» **To be done**
Revise the lines between the one holding "scientific name: Solanum brevicaule" and the one holding "family: Papaveraceae", inclusive, replacing "phylum" with "division" and leaving everything else as it is.

** START **

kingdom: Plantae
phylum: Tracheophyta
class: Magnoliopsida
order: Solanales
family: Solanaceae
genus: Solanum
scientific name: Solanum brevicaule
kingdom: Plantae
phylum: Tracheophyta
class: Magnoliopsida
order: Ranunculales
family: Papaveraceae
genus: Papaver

** END **
** START **

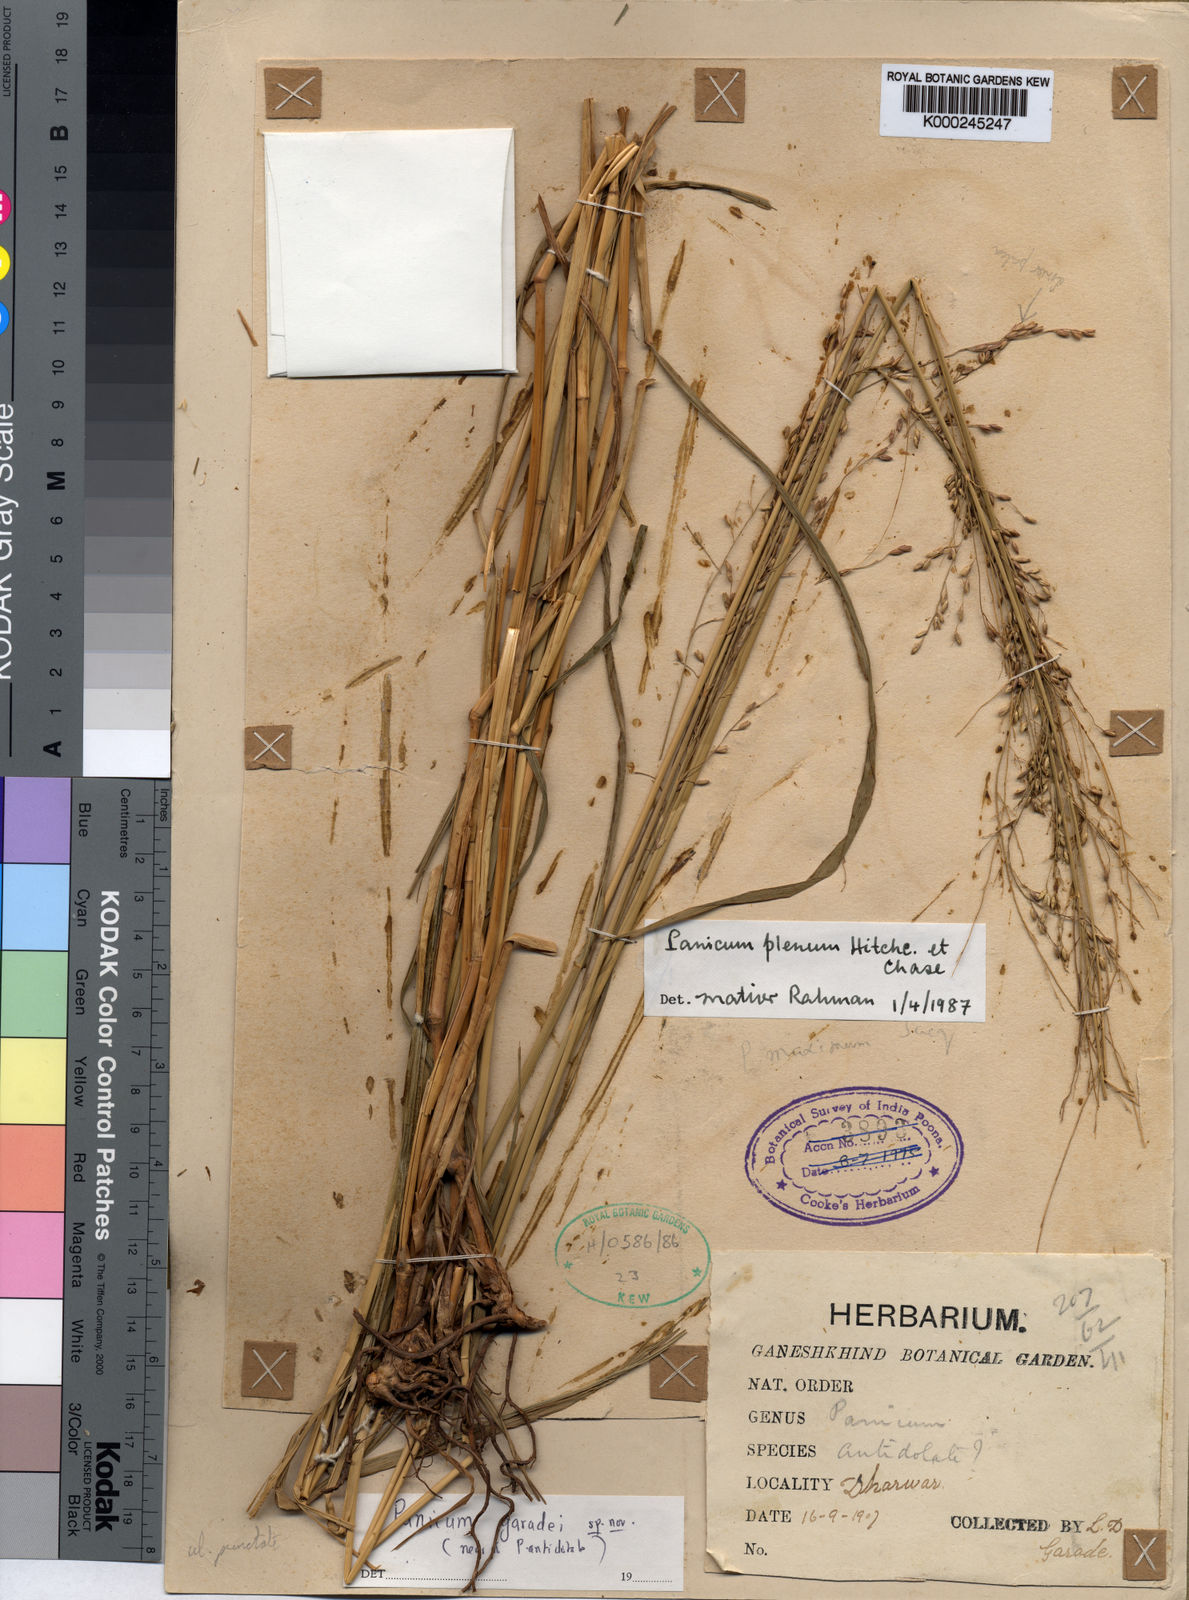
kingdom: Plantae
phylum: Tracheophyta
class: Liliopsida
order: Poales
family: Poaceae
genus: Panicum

** END **
** START **

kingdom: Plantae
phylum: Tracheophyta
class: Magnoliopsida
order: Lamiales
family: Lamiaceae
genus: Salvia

** END **

» **Expected output**
scientific name: Solanum brevicaule
kingdom: Plantae
division: Tracheophyta
class: Magnoliopsida
order: Ranunculales
family: Papaveraceae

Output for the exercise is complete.